> **GIVEN INFORMATION**
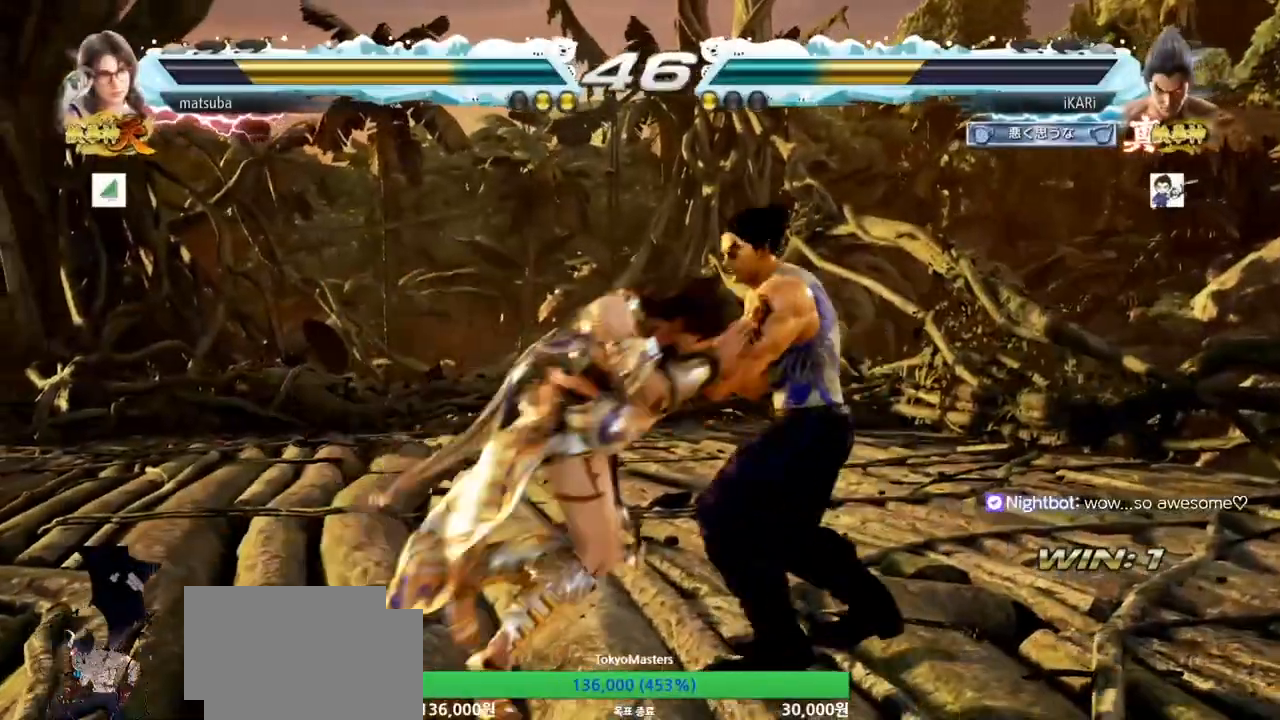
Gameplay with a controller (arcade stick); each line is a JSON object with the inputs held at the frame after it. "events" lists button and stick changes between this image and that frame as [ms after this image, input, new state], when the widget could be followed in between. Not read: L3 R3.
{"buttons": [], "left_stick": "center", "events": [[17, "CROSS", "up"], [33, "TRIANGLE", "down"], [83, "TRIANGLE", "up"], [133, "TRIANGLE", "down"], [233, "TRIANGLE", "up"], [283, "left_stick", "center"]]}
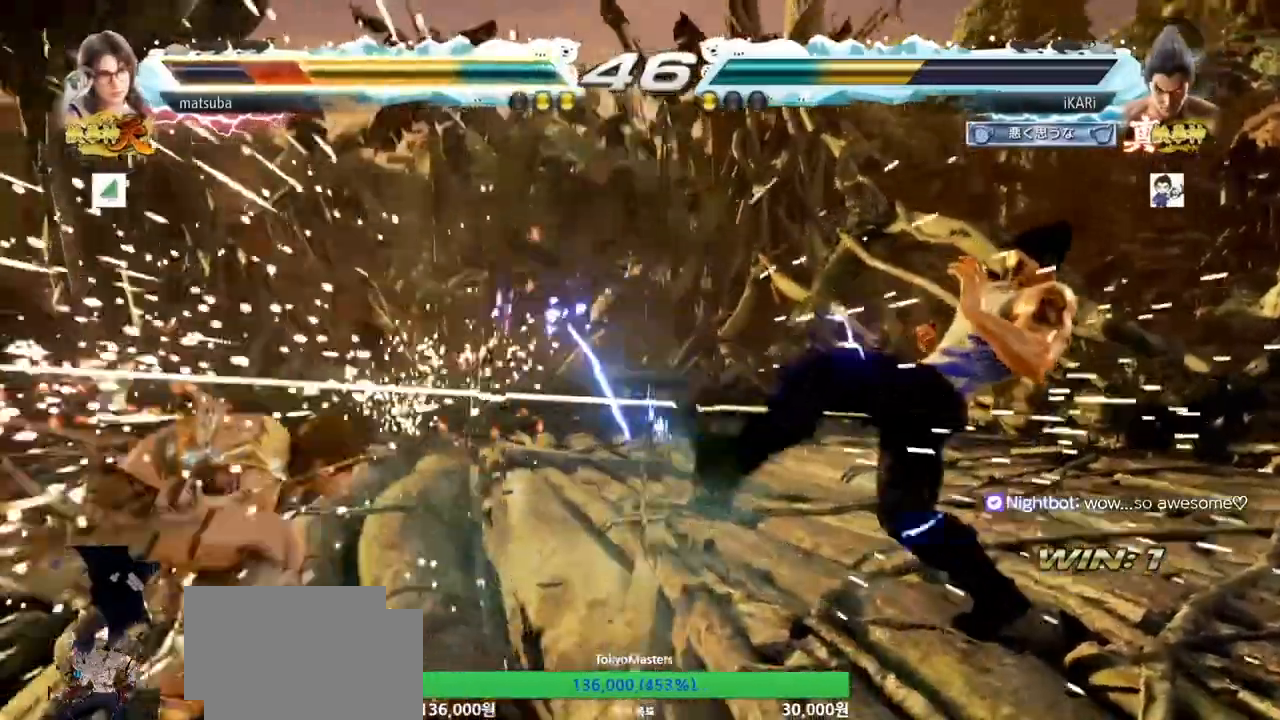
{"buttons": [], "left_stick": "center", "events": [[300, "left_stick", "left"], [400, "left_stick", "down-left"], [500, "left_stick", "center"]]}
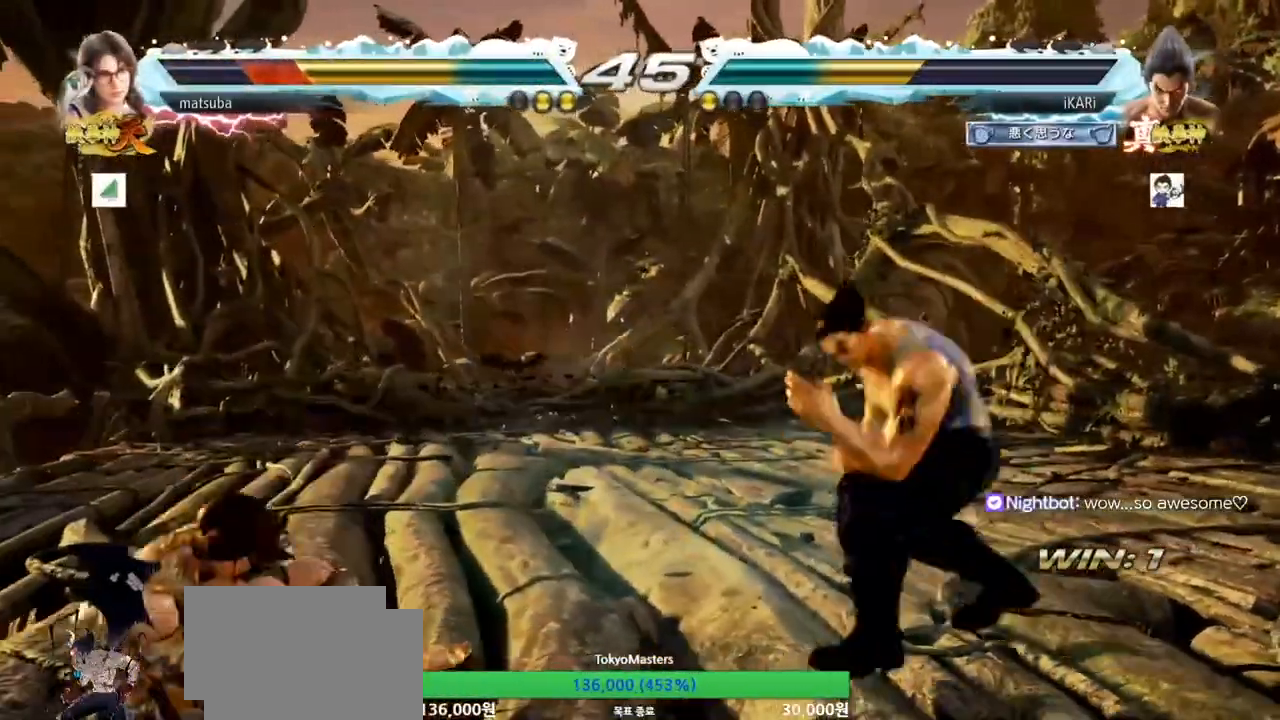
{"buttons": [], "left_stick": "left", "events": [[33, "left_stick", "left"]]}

> **TASK OBJECTIVE**
Check the lines above and copy each one that includes "down".

> **SOLUTION TO THE PROBLEM**
{"buttons": [], "left_stick": "center", "events": [[17, "CROSS", "up"], [33, "TRIANGLE", "down"], [83, "TRIANGLE", "up"], [133, "TRIANGLE", "down"], [233, "TRIANGLE", "up"], [283, "left_stick", "center"]]}
{"buttons": [], "left_stick": "center", "events": [[300, "left_stick", "left"], [400, "left_stick", "down-left"], [500, "left_stick", "center"]]}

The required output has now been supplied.